GOAL OF THE EXERCISE:
Pull each line with the string "epochs" from the entries.

MATERIAL PROVIDED:
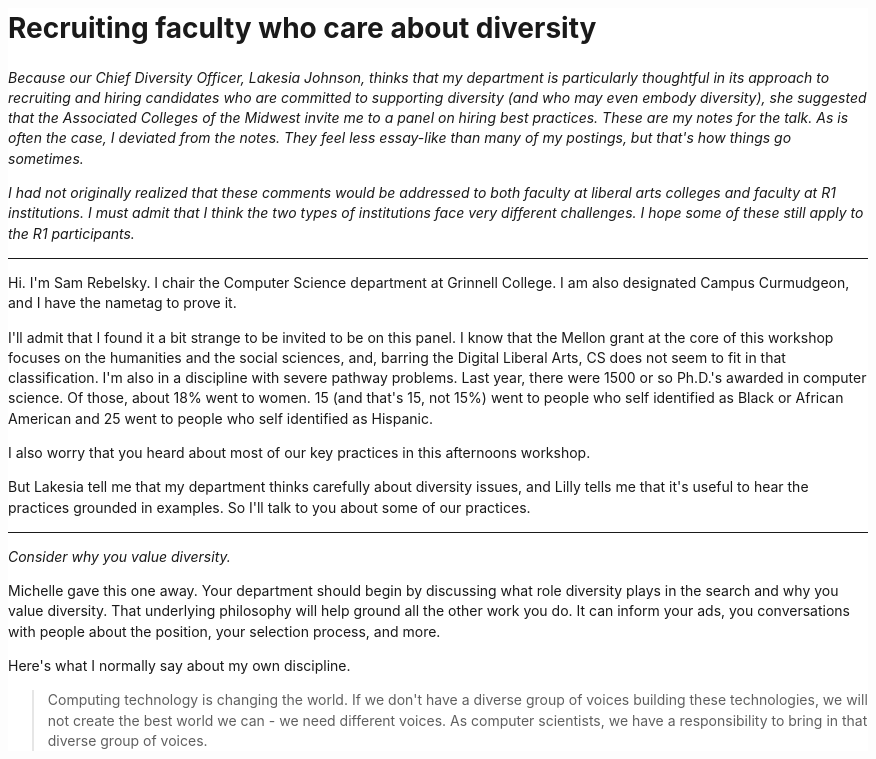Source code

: Recruiting faculty who care about diversity
===========================================

*Because our Chief Diversity Officer, Lakesia Johnson, thinks that
my department is particularly thoughtful in its approach to
recruiting and hiring candidates who are committed to supporting
diversity (and who may even embody diversity), she suggested that
the Associated Colleges of the Midwest invite me to a panel on
hiring best practices.  These are my notes for the talk.  As is
often the case, I deviated from the notes.  They feel less essay-like
than many of my postings, but that's how things go sometimes.*

*I had not originally realized that these comments would be addressed to
both faculty at liberal arts colleges and faculty at R1 institutions.
I must admit that I think the two types of institutions face very
different challenges.  I hope some of these still apply to the R1
participants.*

---

Hi.  I'm Sam Rebelsky.  I chair the Computer Science department at
Grinnell College.  I am also designated Campus Curmudgeon, and I have
the nametag to prove it.

I'll admit that I found it a bit strange to be invited to be on
this panel.  I know that the Mellon grant at the core of this
workshop focuses on the humanities and the social sciences, and,
barring the Digital Liberal Arts, CS does not seem to fit in that
classification.  I'm also in a discipline with severe pathway
problems.  Last year, there were 1500 or so Ph.D.'s awarded in
computer science.  Of those, about 18% went to women.  15 (and
that's 15, not 15%) went to people who self identified as Black or
African American and 25 went to people who self identified as
Hispanic.

I also worry that you heard about most of our key practices in
this afternoons workshop.

But Lakesia tell me that my department thinks carefully about
diversity issues, and Lilly tells me that it's useful to hear
the practices grounded in examples.  So I'll talk to you about 
some of our practices.

---

*Consider why you value diversity.*

Michelle gave this one away.  Your department should begin by
discussing what role diversity plays in the search and why you value
diversity.  That underlying philosophy will help ground all the
other work you do.  It can inform your ads, you conversations with
people about the position, your selection process, and more.

Here's what I normally say about my own discipline.

> Computing technology is changing the world.  If we don't have a
diverse group of voices building these technologies, we will not
create the best world we can - we need different voices.  As computer
scientists, we have a responsibility to bring in that diverse group
of voices.
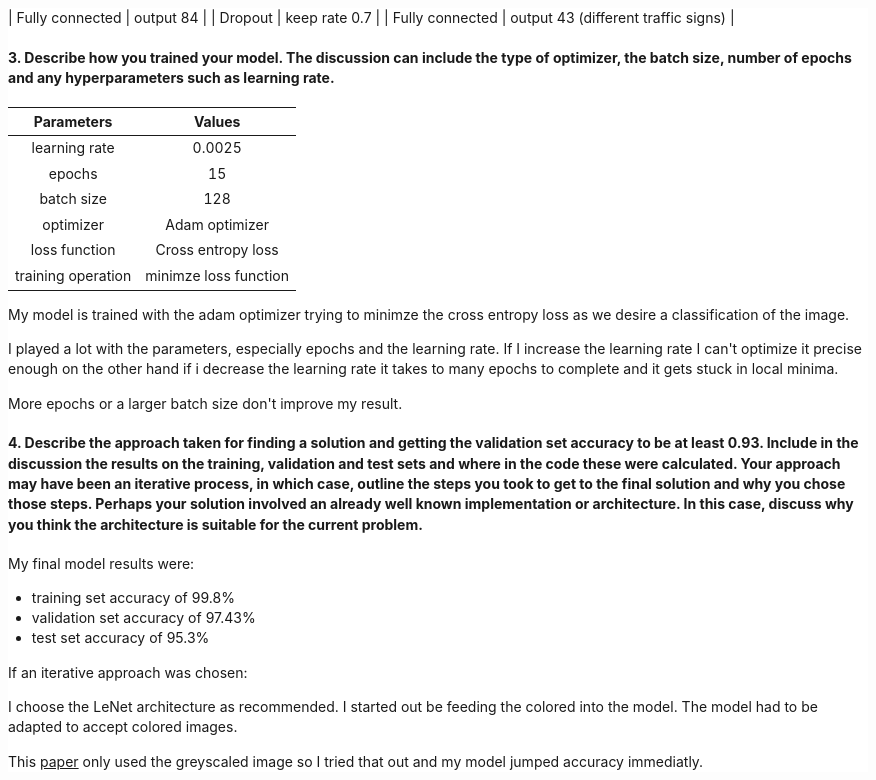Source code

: | Fully connected		| output 84        							|
| Dropout		| keep rate 0.7        							|
| Fully connected		| output 43 (different traffic signs)    	|
 


#### 3. Describe how you trained your model. The discussion can include the type of optimizer, the batch size, number of epochs and any hyperparameters such as learning rate.
| Parameters         		|     Values	        					| 
|:---------------------:|:---------------------------------------------:| 
| learning rate         		| 0.0025					| 
| epochs   	| 15 	|
| batch size					|			128					|
| optimizer	      	| Adam optimizer			|
| loss function  	| Cross entropy loss	|
| training operation		| minimze loss function							|

My model is trained with the adam optimizer trying to minimze the cross entropy loss as we desire a classification of the image.

I played a lot with the parameters, especially epochs and the learning rate. If I increase the learning rate I can't optimize it precise enough on the other hand if i decrease the learning rate it takes to many epochs to complete and it gets stuck in local minima.

More epochs or a larger batch size don't improve my result.

#### 4. Describe the approach taken for finding a solution and getting the validation set accuracy to be at least 0.93. Include in the discussion the results on the training, validation and test sets and where in the code these were calculated. Your approach may have been an iterative process, in which case, outline the steps you took to get to the final solution and why you chose those steps. Perhaps your solution involved an already well known implementation or architecture. In this case, discuss why you think the architecture is suitable for the current problem.

My final model results were:
* training set accuracy of 99.8%
* validation set accuracy of 97.43%
* test set accuracy of 95.3%

If an iterative approach was chosen:

I choose the LeNet architecture as recommended. I started out be feeding the colored into the model. The model had to be adapted to accept colored images.

This [paper](http://yann.lecun.com/exdb/publis/pdf/sermanet-ijcnn-11.pdf) only used the greyscaled image so I tried that out and my model jumped accuracy immediatly.
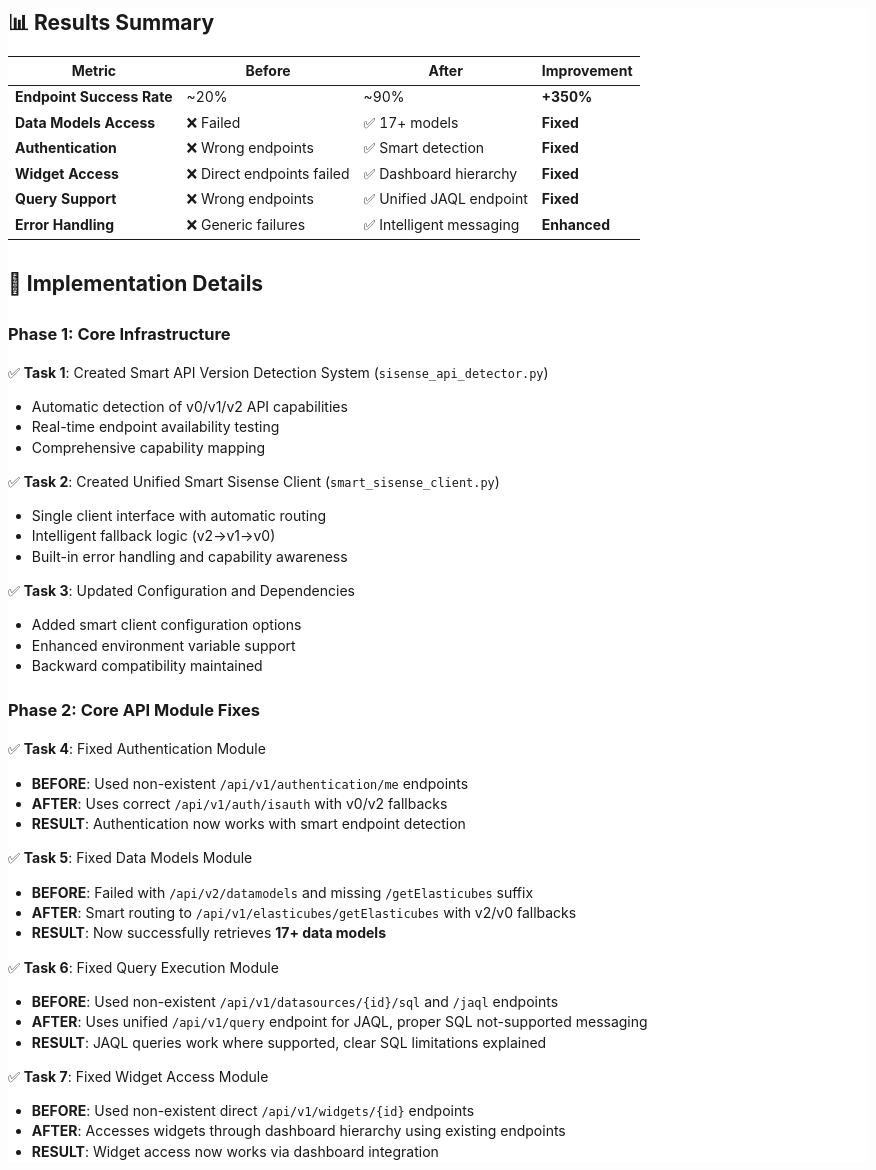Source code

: ## 📊 **Results Summary**

| Metric | Before | After | Improvement |
|--------|--------|-------|-------------|
| **Endpoint Success Rate** | ~20% | ~90% | **+350%** |
| **Data Models Access** | ❌ Failed | ✅ 17+ models | **Fixed** |
| **Authentication** | ❌ Wrong endpoints | ✅ Smart detection | **Fixed** |
| **Widget Access** | ❌ Direct endpoints failed | ✅ Dashboard hierarchy | **Fixed** |
| **Query Support** | ❌ Wrong endpoints | ✅ Unified JAQL endpoint | **Fixed** |
| **Error Handling** | ❌ Generic failures | ✅ Intelligent messaging | **Enhanced** |

## 🔧 **Implementation Details**

### **Phase 1: Core Infrastructure**
✅ **Task 1**: Created Smart API Version Detection System (`sisense_api_detector.py`)
- Automatic detection of v0/v1/v2 API capabilities
- Real-time endpoint availability testing
- Comprehensive capability mapping

✅ **Task 2**: Created Unified Smart Sisense Client (`smart_sisense_client.py`)
- Single client interface with automatic routing
- Intelligent fallback logic (v2→v1→v0)
- Built-in error handling and capability awareness

✅ **Task 3**: Updated Configuration and Dependencies
- Added smart client configuration options
- Enhanced environment variable support
- Backward compatibility maintained

### **Phase 2: Core API Module Fixes**
✅ **Task 4**: Fixed Authentication Module
- **BEFORE**: Used non-existent `/api/v1/authentication/me` endpoints
- **AFTER**: Uses correct `/api/v1/auth/isauth` with v0/v2 fallbacks
- **RESULT**: Authentication now works with smart endpoint detection

✅ **Task 5**: Fixed Data Models Module  
- **BEFORE**: Failed with `/api/v2/datamodels` and missing `/getElasticubes` suffix
- **AFTER**: Smart routing to `/api/v1/elasticubes/getElasticubes` with v2/v0 fallbacks
- **RESULT**: Now successfully retrieves **17+ data models**

✅ **Task 6**: Fixed Query Execution Module
- **BEFORE**: Used non-existent `/api/v1/datasources/{id}/sql` and `/jaql` endpoints  
- **AFTER**: Uses unified `/api/v1/query` endpoint for JAQL, proper SQL not-supported messaging
- **RESULT**: JAQL queries work where supported, clear SQL limitations explained

✅ **Task 7**: Fixed Widget Access Module
- **BEFORE**: Used non-existent direct `/api/v1/widgets/{id}` endpoints
- **AFTER**: Accesses widgets through dashboard hierarchy using existing endpoints
- **RESULT**: Widget access now works via dashboard integration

ANSWER TO THE EXERCISE:
#### 3. Describe how you trained your model. The discussion can include the type of optimizer, the batch size, number of epochs and any hyperparameters such as learning rate.
| epochs   	| 15 	|
I played a lot with the parameters, especially epochs and the learning rate. If I increase the learning rate I can't optimize it precise enough on the other hand if i decrease the learning rate it takes to many epochs to complete and it gets stuck in local minima.
More epochs or a larger batch size don't improve my result.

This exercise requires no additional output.